_Problem to solve_. Make an exact copy of the entries below and leave any picture out of it.

_Source material_.
---------------

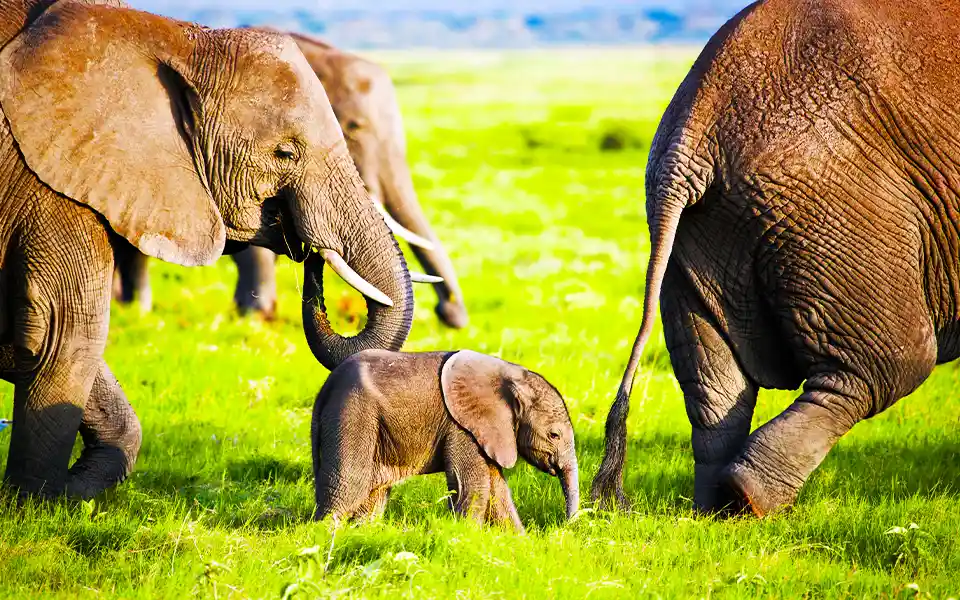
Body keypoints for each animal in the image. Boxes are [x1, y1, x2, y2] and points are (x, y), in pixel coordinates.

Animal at [0, 0, 415, 498]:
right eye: (285, 154)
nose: (310, 252)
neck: (172, 37)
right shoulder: (46, 176)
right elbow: (62, 332)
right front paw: (35, 503)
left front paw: (69, 491)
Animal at [312, 350, 579, 532]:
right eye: (554, 435)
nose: (564, 526)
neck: (510, 374)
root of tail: (326, 388)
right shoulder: (462, 426)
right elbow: (474, 485)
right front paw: (465, 537)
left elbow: (498, 489)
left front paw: (520, 544)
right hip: (352, 413)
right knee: (349, 484)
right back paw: (324, 535)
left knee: (373, 492)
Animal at [591, 0, 960, 516]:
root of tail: (693, 128)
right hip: (834, 204)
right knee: (888, 363)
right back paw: (750, 498)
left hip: (698, 233)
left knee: (715, 385)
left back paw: (716, 509)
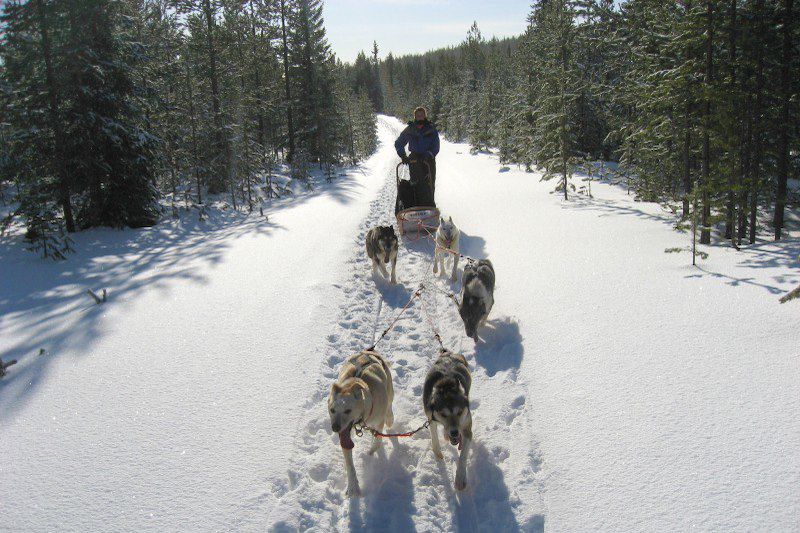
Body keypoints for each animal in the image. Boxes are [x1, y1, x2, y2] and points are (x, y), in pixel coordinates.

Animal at [328, 350, 394, 494]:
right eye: (332, 410)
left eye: (348, 410)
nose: (335, 428)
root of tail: (369, 351)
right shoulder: (346, 439)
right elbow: (350, 465)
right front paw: (353, 487)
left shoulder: (378, 422)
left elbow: (376, 443)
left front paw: (369, 455)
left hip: (389, 389)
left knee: (390, 405)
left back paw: (390, 418)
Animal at [422, 350, 472, 490]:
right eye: (443, 414)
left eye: (459, 412)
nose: (454, 433)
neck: (447, 387)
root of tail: (448, 353)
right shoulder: (430, 417)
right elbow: (434, 436)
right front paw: (438, 452)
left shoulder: (467, 428)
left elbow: (463, 456)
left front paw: (460, 478)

---------------

_Completed exercise_.
Body keypoints for each animal in the image. Boxes are [x1, y1, x2, y2] and points are (x, y), in pixel coordinates.

Animal at [0, 0, 415, 498]:
right eye: (285, 154)
nose: (310, 252)
neck: (172, 37)
right shoulder: (46, 176)
right elbow: (62, 332)
right front paw: (35, 503)
left front paw: (69, 491)
Animal at [312, 350, 579, 532]:
right eye: (554, 435)
nose: (564, 526)
neck: (510, 374)
root of tail: (326, 388)
right shoulder: (462, 426)
right elbow: (474, 485)
right front paw: (465, 537)
left elbow: (498, 489)
left front paw: (520, 544)
right hip: (352, 413)
right knee: (349, 484)
right back paw: (324, 535)
left knee: (373, 492)
Animal at [591, 0, 960, 516]:
root of tail: (693, 128)
right hip: (834, 204)
right knee: (888, 363)
right back paw: (750, 498)
left hip: (698, 233)
left knee: (715, 385)
left back paw: (716, 509)
Body keypoints for each animal in the image. Boxes are [x1, y1, x2, y2] and points are (x, y), in pixel coordinates.

Animal at [328, 350, 394, 494]:
right eye: (332, 410)
left eye: (348, 410)
nose: (335, 428)
root of tail: (369, 351)
right shoulder: (346, 439)
right elbow: (350, 465)
right front paw: (353, 487)
left shoulder: (378, 422)
left elbow: (376, 443)
left front paw: (369, 455)
left hip: (389, 389)
left knee: (390, 405)
left back paw: (390, 418)
Animal at [422, 350, 472, 490]:
right eye: (443, 414)
left eye: (459, 412)
nose: (454, 433)
neck: (447, 387)
root of tail: (448, 353)
right shoulder: (430, 417)
right elbow: (434, 436)
right front paw: (438, 452)
left shoulder: (467, 428)
left elbow: (463, 456)
left front paw: (460, 478)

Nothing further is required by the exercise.